Film Review: Ascension

An aspiring influencer

China first opened up its economy for foreign investment and started to enact free market reforms at the end of the 1970s. Deng Xiaoping’s modernising agenda has resulted in the country becoming the fastest growing major economy in the world over a period of thirty years. It’s now second only to the United States and predicted to overtake the capitalist behemoth by the end of the century. This ‘progress’ has not come without a price.

In the same way that the ‘American dream’ captured the imaginations of people across the US during the 1950s, notions of the ‘Chinese dream’ have become prevalent throughout ‘The Red Dragon’. However, like its namesake, theory and practice are two very different beasts. In Jessica Kingdon’s new documentary, Ascension, she travels to 51 locations across the country to observe the stark reality of modern industrial China.

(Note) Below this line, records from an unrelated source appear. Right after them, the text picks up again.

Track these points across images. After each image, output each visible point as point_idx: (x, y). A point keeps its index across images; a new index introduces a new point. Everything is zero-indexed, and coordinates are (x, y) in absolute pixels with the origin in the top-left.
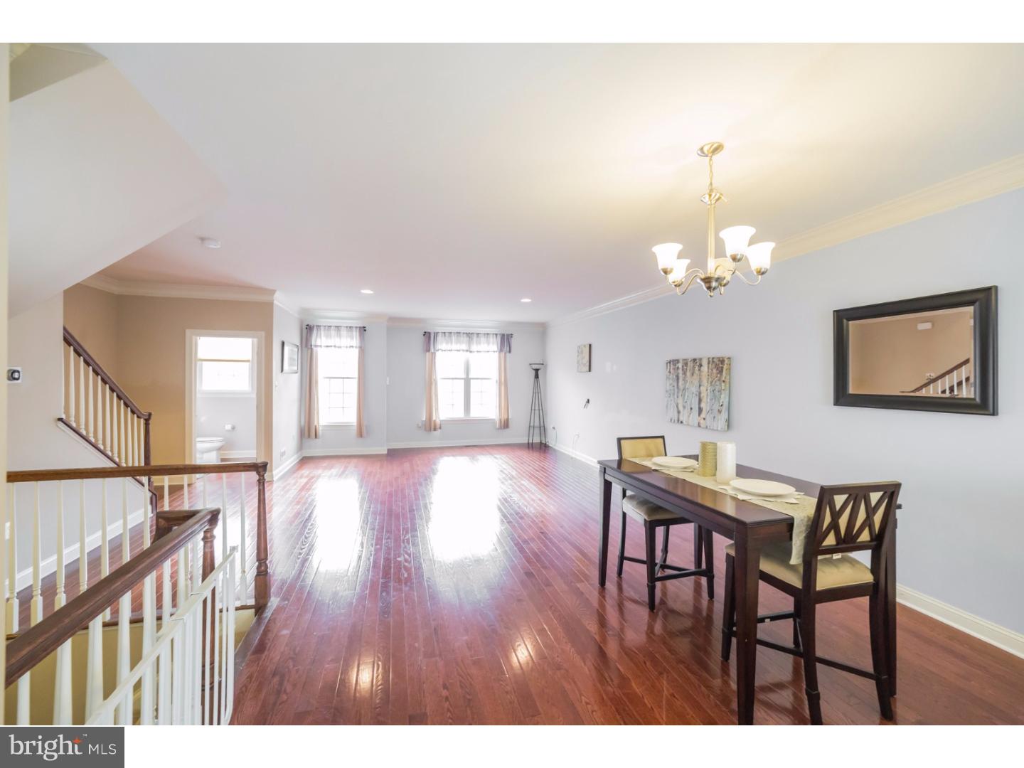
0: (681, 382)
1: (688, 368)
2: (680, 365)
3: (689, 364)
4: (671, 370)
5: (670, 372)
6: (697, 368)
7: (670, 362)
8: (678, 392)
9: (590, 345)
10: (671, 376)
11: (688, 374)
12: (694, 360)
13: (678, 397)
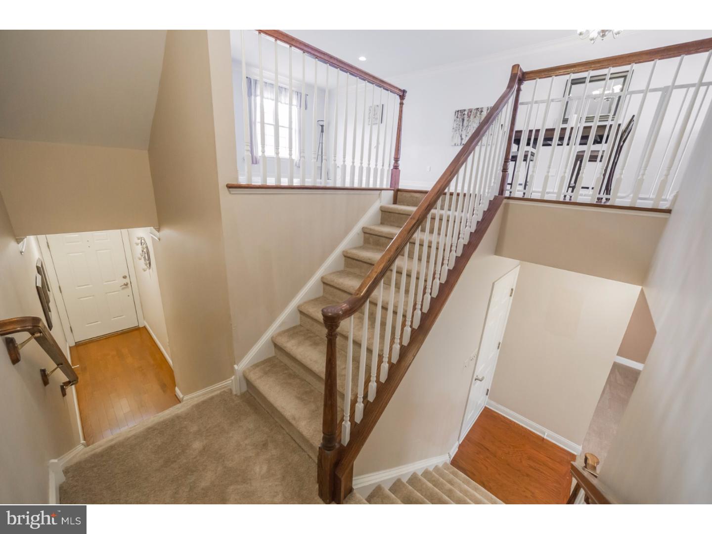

Ascension is a highly cinematic study of consumerism and the polarised standards of living in China. As we travel across the country, we observe the disparities between rich and poor. Kingdon’s documentary follows the supply chain from factory worker, through the aspirational middle classes and eventually on to the playboy lifestyles of the rich.  Accompanied by a soundtrack from Dan Deacon, Ascension captures an economic and social revolution through incredible imagery.

Ascension launches on Paramount+ on 15 November.